The applications of artificial intelligence (AI) in anatomical and cytological pathology (ACP) are growing, particularly in image analysis. Conversational agents (CAs) based on large language models may also be useful as helps in the analysis of ACP semeiological features, but their evaluation in this field remains necessary. We submitted standardized, contextualized semeiological descriptions of ACP to ChatGPT, Copilot, Gemini, and Mistral in order to evaluate their responses. Out of 200 texts submitted, response quality varied among the four CAs, with up to 82% (ChatGPT) of correct diagnoses on the first attempt (91% after a follow-up prompt). Serious diagnostic errors ("hallucinations") occurred in as many as 9% of cases (Gemini). In addition to diagnostic suggestions, the CAs sometimes offered classification details, interpretative comments, recommendations for additional analyses, and information on the pathologies. Response heterogeneity was not related to organs, pathology types or frequencies, or the origin of the submitted texts. However, for all four CAs, response quality correlated with the number of search results per pathology on Google, Google Scholar, and PubMed-here used as indirect indicators of the volume of digital documentation accessible online.
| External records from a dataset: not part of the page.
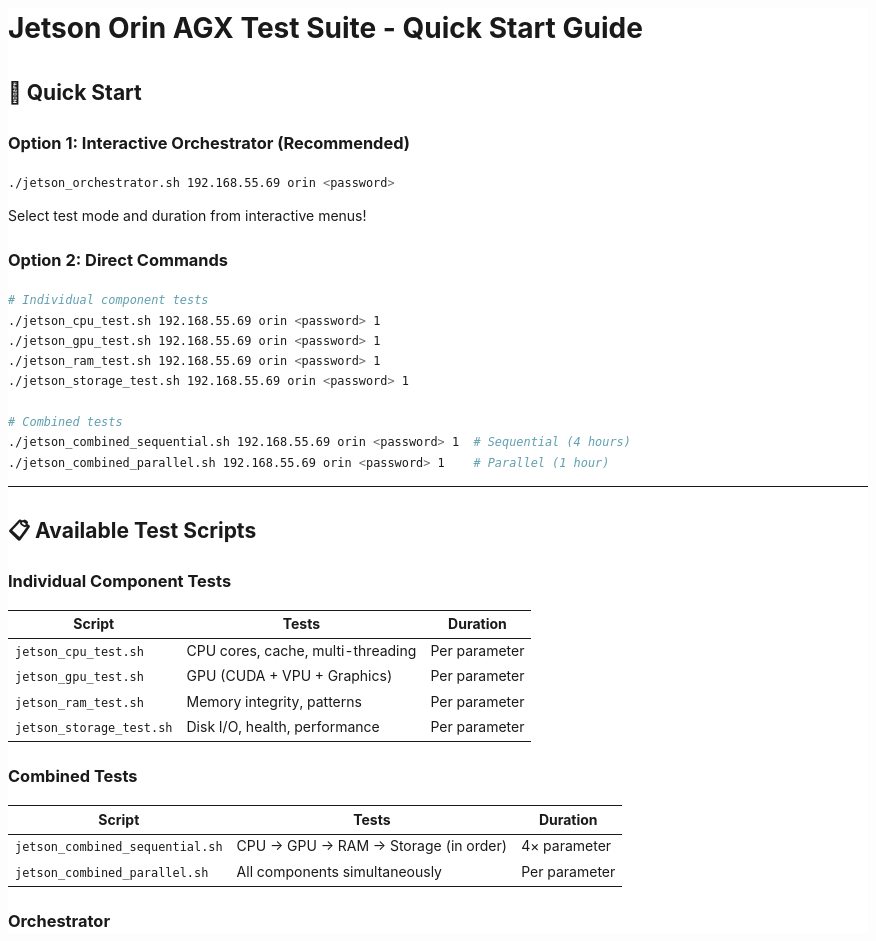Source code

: # Jetson Orin AGX Test Suite - Quick Start Guide

## 🚀 Quick Start

### Option 1: Interactive Orchestrator (Recommended)

```bash
./jetson_orchestrator.sh 192.168.55.69 orin <password>
```

Select test mode and duration from interactive menus!

### Option 2: Direct Commands

```bash
# Individual component tests
./jetson_cpu_test.sh 192.168.55.69 orin <password> 1
./jetson_gpu_test.sh 192.168.55.69 orin <password> 1
./jetson_ram_test.sh 192.168.55.69 orin <password> 1
./jetson_storage_test.sh 192.168.55.69 orin <password> 1

# Combined tests
./jetson_combined_sequential.sh 192.168.55.69 orin <password> 1  # Sequential (4 hours)
./jetson_combined_parallel.sh 192.168.55.69 orin <password> 1    # Parallel (1 hour)
```

---

## 📋 Available Test Scripts

### **Individual Component Tests**

| Script | Tests | Duration |
|--------|-------|----------|
| `jetson_cpu_test.sh` | CPU cores, cache, multi-threading | Per parameter |
| `jetson_gpu_test.sh` | GPU (CUDA + VPU + Graphics) | Per parameter |
| `jetson_ram_test.sh` | Memory integrity, patterns | Per parameter |
| `jetson_storage_test.sh` | Disk I/O, health, performance | Per parameter |

### **Combined Tests**

| Script | Tests | Duration |
|--------|-------|----------|
| `jetson_combined_sequential.sh` | CPU → GPU → RAM → Storage (in order) | 4× parameter |
| `jetson_combined_parallel.sh` | All components simultaneously | Per parameter |

### **Orchestrator**
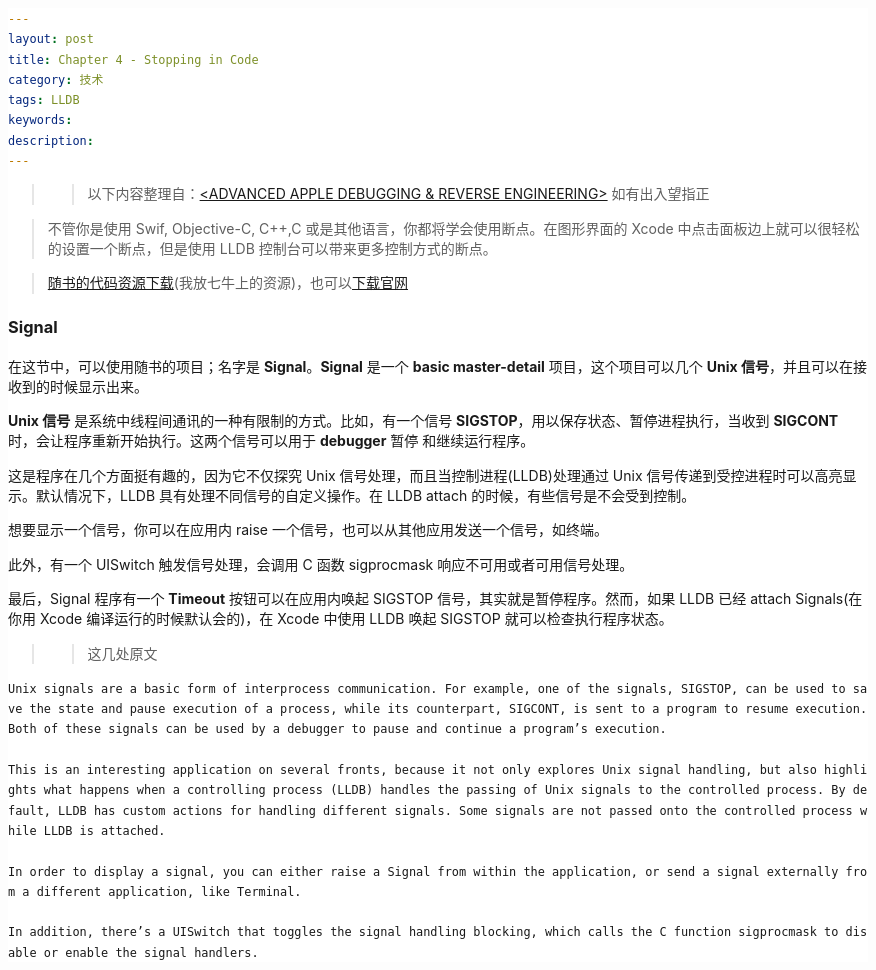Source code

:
 ```yaml
---
layout: post
title: Chapter 4 - Stopping in Code
category: 技术
tags: LLDB
keywords:
description:
---
```


> > 以下内容整理自：[<ADVANCED APPLE DEBUGGING & REVERSE ENGINEERING>](https://store.raywenderlich.com/products/advanced-apple-debugging-and-reverse-engineering) 如有出入望指正

> 不管你是使用 Swif, Objective-C, C++,C 或是其他语言，你都将学会使用断点。在图形界面的 Xcode 中点击面板边上就可以很轻松的设置一个断点，但是使用 LLDB 控制台可以带来更多控制方式的断点。

> [随书的代码资源下载](http://7xq3rg.com1.z0.glb.clouddn.com/AdvanceAppleDebugging_v0.9.1_SourceCode.zip)(我放七牛上的资源)，也可以[下载官网](https://wolverine.raywenderlich.com/print-books/dbg/AdvanceAppleDebugging_v0.9.1_SourceCode.zip)


### Signal

在这节中，可以使用随书的项目；名字是 __Signal__。__Signal__ 是一个 __basic master-detail__ 项目，这个项目可以几个 __Unix 信号__，并且可以在接收到的时候显示出来。

__Unix 信号__ 是系统中线程间通讯的一种有限制的方式。比如，有一个信号 __SIGSTOP__，用以保存状态、暂停进程执行，当收到 __SIGCONT__ 时，会让程序重新开始执行。这两个信号可以用于 __debugger__ 暂停 和继续运行程序。

这是程序在几个方面挺有趣的，因为它不仅探究 Unix 信号处理，而且当控制进程(LLDB)处理通过 Unix 信号传递到受控进程时可以高亮显示。默认情况下，LLDB 具有处理不同信号的自定义操作。在 LLDB attach 的时候，有些信号是不会受到控制。

想要显示一个信号，你可以在应用内 raise 一个信号，也可以从其他应用发送一个信号，如终端。

此外，有一个 UISwitch 触发信号处理，会调用 C 函数 sigprocmask 响应不可用或者可用信号处理。

最后，Signal 程序有一个 __Timeout__ 按钮可以在应用内唤起 SIGSTOP 信号，其实就是暂停程序。然而，如果 LLDB 已经 attach Signals(在你用 Xcode 编译运行的时候默认会的)，在 Xcode 中使用 LLDB 唤起 SIGSTOP 就可以检查执行程序状态。

>> 这几处原文

	Unix signals are a basic form of interprocess communication. For example, one of the signals, SIGSTOP, can be used to save the state and pause execution of a process, while its counterpart, SIGCONT, is sent to a program to resume execution. Both of these signals can be used by a debugger to pause and continue a program’s execution.

	This is an interesting application on several fronts, because it not only explores Unix signal handling, but also highlights what happens when a controlling process (LLDB) handles the passing of Unix signals to the controlled process. By default, LLDB has custom actions for handling different signals. Some signals are not passed onto the controlled process while LLDB is attached.

	In order to display a signal, you can either raise a Signal from within the application, or send a signal externally from a different application, like Terminal.

	In addition, there’s a UISwitch that toggles the signal handling blocking, which calls the C function sigprocmask to disable or enable the signal handlers.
Expert review of CA outputs in the analysis of ACP text data remains crucial given the risk of inaccurate answers and serious hallucinations from these widely available AI tools, which are already being used by healthcare professionals and patients.

Authors

  • Thomas Coisset
    Service d'anatomie et cytologie pathologiques, CHU de Brest, 29220 Brest, France.
  • Arnaud Uguen
    CHRU Brest, Department of Pathology, Brest, 29220, France.

Keywords

No keywords available for this article.